• _Page excerpt_
Lists

April, May, June 2021: 15 (+) Most-Anticipated Books

I spent most of the first quarter of 2021 severely ill but now I am very much seeing forward to a new quarter filled with the kind light of spring and plenty of incredible new publications. As I am based in Germany and can access books published in Germany, UK, and the US equally via my local bookshop these release dates might be a bit all over the place depending on where you are based.

April

Anja Saleh: Soon, The Future of Memory

Synopsis: “Soon, The Future Of Memory, the first full-length poetry collection by Anja Saleh, is a hopeful and vulnerable portrayal of the life of a German woman of African descent. An odyssey from mere acceptance to reimagining and rethinking definitions of Africanness, Arabness and Blackness and the perceived self in a modern context.”

Why I am excited: In 2012, Sharon Dodua Otoo – the now widely recognized writer and Bachman-Prize winner – initiated the Witnessed series. This English-language book series highlights art and writing from Black creatives who have lived at some point in Germany. After a six-year break, Soon, The Future of Memory is the sixth release in the series and its first poetry collection.

Dawnie Walton: The Final Revival of Opal & Nev

Synopsis: “Opal is a fiercely independent young woman pushing against the grain in her style and attitude, Afro-punk before that term existed. Coming of age in Detroit, she can’t imagine settling for a 9-to-5 job—despite her unusual looks, Opal believes she can be a star. So when the aspiring British singer/songwriter Neville Charles discovers her at a bar’s amateur night, she takes him up on his offer to make rock music together for the fledgling Rivington Records.

In early seventies New York City, just as she’s finding her niche as part of a flamboyant and funky creative scene, a rival band signed to her label brandishes a Confederate flag at a promotional concert. Opal’s bold protest and the violence that ensues set off a chain of events that will not only change the lives of those she loves, but also be a deadly reminder that repercussions are always harsher for women, especially black women, who dare to speak their truth.

Decades later, as Opal considers a 2016 reunion with Nev, music journalist S. Sunny Shelton seizes the chance to curate an oral history about her idols. Sunny thought she knew most of the stories leading up to the cult duo’s most politicized chapter. But as her interviews dig deeper, a nasty new allegation from an unexpected source threatens to blow up everything.”

Why I am excited: This year quite a few novels around music will be published and I am very much here for that. This particular story sounds absolutely fascinating and like nothing I have read before.

Rena Rossner: The Light of the Midnight Stars

Synopsis: “Deep in the Hungarian woods, the sacred magic of King Solomon lives on in his descendants. Gathering under the midnight stars, they pray, sing and perform small miracles – and none are more gifted than the great Rabbi Isaac and his three daughters. Each one is blessed with a unique talent – whether it be coaxing plants to grow, or predicting the future by reading the path of the stars.

When a fateful decision to help an outsider ends in an accusation of witchcraft, fire blazes through their village. Rabbi Isaac and his family are forced to flee, to abandon their magic and settle into a new way of life. But a dark fog is making its way across Europe and will, in the end, reach even those who thought they could run from it. Each of the sisters will have to make a choice – and change the future of their family forever.”

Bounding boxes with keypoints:
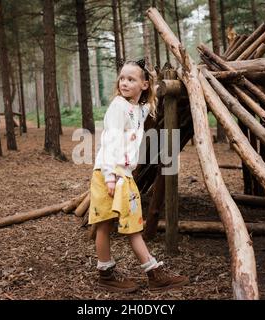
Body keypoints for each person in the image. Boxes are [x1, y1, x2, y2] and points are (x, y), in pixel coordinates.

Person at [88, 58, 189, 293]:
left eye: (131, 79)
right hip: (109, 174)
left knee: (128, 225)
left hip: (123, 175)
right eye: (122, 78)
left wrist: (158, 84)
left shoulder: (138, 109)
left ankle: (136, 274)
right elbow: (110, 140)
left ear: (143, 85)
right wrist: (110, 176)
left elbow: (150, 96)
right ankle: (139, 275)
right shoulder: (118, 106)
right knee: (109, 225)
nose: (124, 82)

• _What you will do_
• 1. In the list of anticipated books, reproduce word for word the part that opens with the words containing "Why I am excited: In" and closes with "first poetry collection.".
• 2. Why might the release dates in the list of anticipated books seem inconsistent to a reader?

• _Task answers_
• 1.
Why I am excited: In 2012, Sharon Dodua Otoo – the now widely recognized writer and Bachman-Prize winner – initiated the Witnessed series. This English-language book series highlights art and writing from Black creatives who have lived at some point in Germany. After a six-year break, Soon, The Future of Memory is the sixth release in the series and its first poetry collection.

• 2. The writer is based in Germany and can get books published in Germany, the UK and the US equally through a local bookshop. The dates may therefore not match the release dates where a given reader lives.